Scott Mayerowitz has a piece for Associated Press that asks why Virgin America hasn’t done well as US airlines earn record profits, and why talk of a public offering of shares has so far been met with lukewarm reception.
The bottom-line seems to be that you can’t succeed as a high cost, low fare airline.
That’s not a new idea. When Independence Air launched at Washington Dulles, the former Atlantic Coast Airlines which had operated as a United Express carrier decided to go it alone rather than continue as a feeder when United sought contract concessions. They began as the largest carrier at the airport by number of flights, with a huge fleet of 50 seat regional jets — high per seat cost aircraft.
They offered tons of flights a day, without United’s marketing muscle, to cities like Flint, Michigan. What’s more, they didn’t want to pay to be included in global distribution systems, you had to book direct.
With tons of flights, and no customers, their fares were rock bottom. They even pulled a stunt, planting a mistake fare in their own reservation system on purpose around midnight and then calling the Washington Post themselves to alert the paper to the great deals customers found at iFly.com. It didn’t help. And neither did the Airbus aircraft they acquired to fly long haul routes. Too little, too late, they went under.
Virgin America was far better capitalized. They managed to absorb $400 million in losses. But as Henry Harteveldt observes in the piece, they have neither the frequencies nor the reach to appeal to high fare business travelers.
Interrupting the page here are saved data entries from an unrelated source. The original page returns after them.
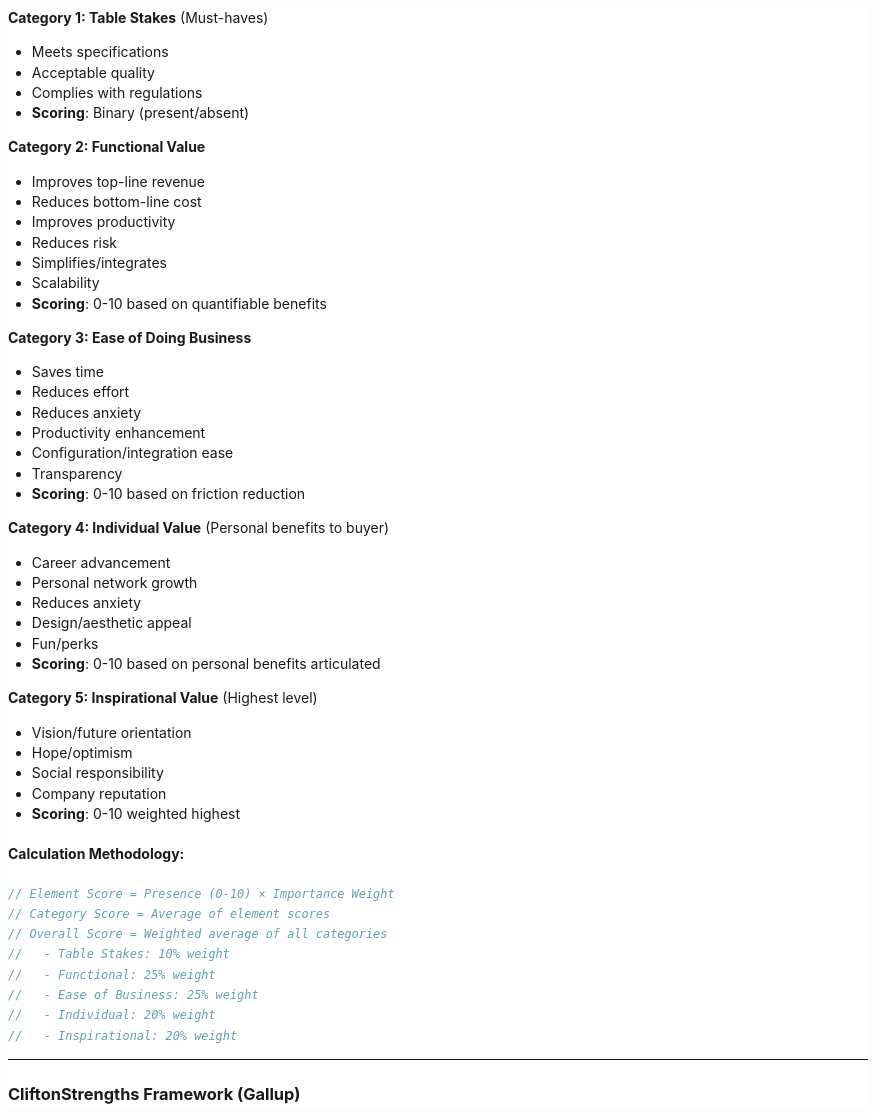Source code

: **Category 1: Table Stakes** (Must-haves)
- Meets specifications
- Acceptable quality
- Complies with regulations
- **Scoring**: Binary (present/absent)

**Category 2: Functional Value**
- Improves top-line revenue
- Reduces bottom-line cost
- Improves productivity
- Reduces risk
- Simplifies/integrates
- Scalability
- **Scoring**: 0-10 based on quantifiable benefits

**Category 3: Ease of Doing Business**
- Saves time
- Reduces effort
- Reduces anxiety
- Productivity enhancement
- Configuration/integration ease
- Transparency
- **Scoring**: 0-10 based on friction reduction

**Category 4: Individual Value** (Personal benefits to buyer)
- Career advancement
- Personal network growth
- Reduces anxiety
- Design/aesthetic appeal
- Fun/perks
- **Scoring**: 0-10 based on personal benefits articulated

**Category 5: Inspirational Value** (Highest level)
- Vision/future orientation
- Hope/optimism
- Social responsibility
- Company reputation
- **Scoring**: 0-10 weighted highest

#### **Calculation Methodology**:
```typescript
// Element Score = Presence (0-10) × Importance Weight
// Category Score = Average of element scores
// Overall Score = Weighted average of all categories
//   - Table Stakes: 10% weight
//   - Functional: 25% weight
//   - Ease of Business: 25% weight
//   - Individual: 20% weight
//   - Inspirational: 20% weight
```

---

### **CliftonStrengths Framework** (Gallup)

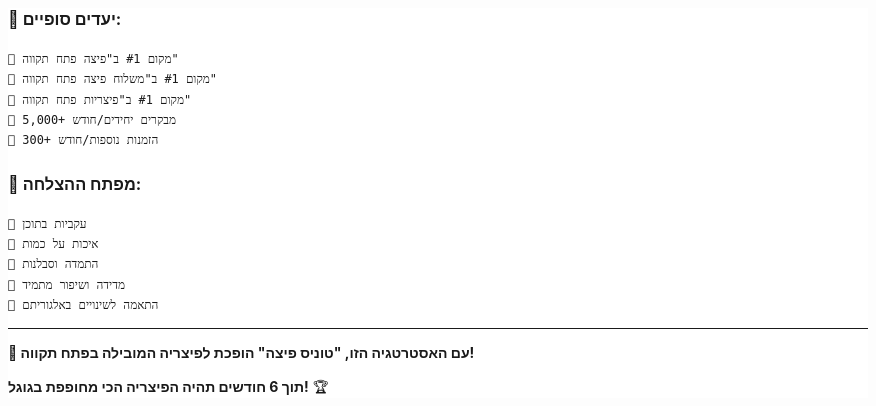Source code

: ### **🏁 יעדים סופיים:**
```
🥇 מקום #1 ב"פיצה פתח תקווה"
🥇 מקום #1 ב"משלוח פיצה פתח תקווה"
🥇 מקום #1 ב"פיצריות פתח תקווה"
🥇 5,000+ מבקרים יחידים/חודש
🥇 300+ הזמנות נוספות/חודש
```

### **💪 מפתח ההצלחה:**
```
🔑 עקביות בתוכן
🔑 איכות על כמות
🔑 התמדה וסבלנות
🔑 מדידה ושיפור מתמיד
🔑 התאמה לשינויים באלגוריתם
```

---

**🚀 עם האסטרטגיה הזו, "טוניס פיצה" הופכת לפיצריה המובילה בפתח תקווה!**

**תוך 6 חודשים תהיה הפיצריה הכי מחופפת בגוגל!** 🏆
They’ve developed a following more in the leisure markets, which don’t generate the fares which go along with a full service product.
What struck me as most interesting, though, was the title of the article (which I presume was given by editors, rather than by Scott): “Service without a smile: why airlines aren’t nice”
There’s nothing in the piece about customer service, really. It’s about the features and benefits of Virgin America, and to a lesser extent JetBlue — how the things airlines provide without additional fees were coming under pressure.
Put another way, the article is about ‘nice’ the way that United brought back ‘the Friendly Skies’ without friendly people, describing their features and benefits as ‘flyer friendly’.
Because the actual friendly part doesn’t really cost more. In fact, net net it tends to be airlines with lower labor costs that are actually friendlier. I explored this notion four years ago in Genuineness vs. Plasticism in Flight Attendant Interactions with Customers.
Flight attendants can be there primarily for your safety or can provide an experience of true hospitality. In the U.S., those outstanding crews are generally great by virtue of their own choice and drive rather than company culture. Fixing that is the part that not only doesn’t cost money, it can be less expensive, but it’s hard to get there once you’ve lost it.
So smaller, start-up airlines have the competitive advantage. It doesn’t always translate into profits (it’s not a sufficient condition) but it sure helped Southwest Airlines along the way.